* _Challenge_
Gather every line in the items below that contains the word "context".

* _Source records_
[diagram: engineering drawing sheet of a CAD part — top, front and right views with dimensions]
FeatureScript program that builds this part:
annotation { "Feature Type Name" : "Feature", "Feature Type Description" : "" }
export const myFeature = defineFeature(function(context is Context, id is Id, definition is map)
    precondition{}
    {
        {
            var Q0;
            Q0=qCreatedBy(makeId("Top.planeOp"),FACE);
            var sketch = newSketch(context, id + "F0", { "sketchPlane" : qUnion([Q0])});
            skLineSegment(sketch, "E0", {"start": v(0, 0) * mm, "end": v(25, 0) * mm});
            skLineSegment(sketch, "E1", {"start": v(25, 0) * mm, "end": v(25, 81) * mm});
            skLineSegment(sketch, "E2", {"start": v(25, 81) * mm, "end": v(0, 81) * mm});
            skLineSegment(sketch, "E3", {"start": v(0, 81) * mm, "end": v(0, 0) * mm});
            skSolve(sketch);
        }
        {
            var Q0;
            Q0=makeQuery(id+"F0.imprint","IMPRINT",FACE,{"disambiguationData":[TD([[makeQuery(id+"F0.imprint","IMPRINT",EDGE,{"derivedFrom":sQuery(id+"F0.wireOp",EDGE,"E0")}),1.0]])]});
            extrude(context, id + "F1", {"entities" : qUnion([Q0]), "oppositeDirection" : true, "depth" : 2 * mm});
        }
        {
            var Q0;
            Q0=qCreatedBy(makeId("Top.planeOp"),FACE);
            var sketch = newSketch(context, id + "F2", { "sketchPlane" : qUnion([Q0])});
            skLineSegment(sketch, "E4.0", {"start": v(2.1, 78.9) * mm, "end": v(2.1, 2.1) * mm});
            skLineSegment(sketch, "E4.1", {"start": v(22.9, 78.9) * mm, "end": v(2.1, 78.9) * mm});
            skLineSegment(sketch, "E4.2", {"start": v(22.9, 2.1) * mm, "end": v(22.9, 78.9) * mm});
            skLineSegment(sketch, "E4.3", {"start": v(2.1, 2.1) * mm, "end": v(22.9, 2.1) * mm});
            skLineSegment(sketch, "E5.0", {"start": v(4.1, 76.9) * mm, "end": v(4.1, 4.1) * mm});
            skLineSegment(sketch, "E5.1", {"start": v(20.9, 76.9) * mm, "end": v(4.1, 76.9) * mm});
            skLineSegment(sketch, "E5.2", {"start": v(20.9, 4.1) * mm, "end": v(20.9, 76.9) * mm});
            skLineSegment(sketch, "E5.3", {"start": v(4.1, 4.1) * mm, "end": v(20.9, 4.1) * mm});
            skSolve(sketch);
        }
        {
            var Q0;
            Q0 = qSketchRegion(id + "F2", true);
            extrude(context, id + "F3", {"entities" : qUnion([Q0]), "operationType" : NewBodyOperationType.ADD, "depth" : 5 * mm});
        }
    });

* _Task answer_
export const myFeature = defineFeature(function(context is Context, id is Id, definition is map)
            var sketch = newSketch(context, id + "F0", { "sketchPlane" : qUnion([Q0])});
            extrude(context, id + "F1", {"entities" : qUnion([Q0]), "oppositeDirection" : true, "depth" : 2 * mm});
            var sketch = newSketch(context, id + "F2", { "sketchPlane" : qUnion([Q0])});
            extrude(context, id + "F3", {"entities" : qUnion([Q0]), "operationType" : NewBodyOperationType.ADD, "depth" : 5 * mm});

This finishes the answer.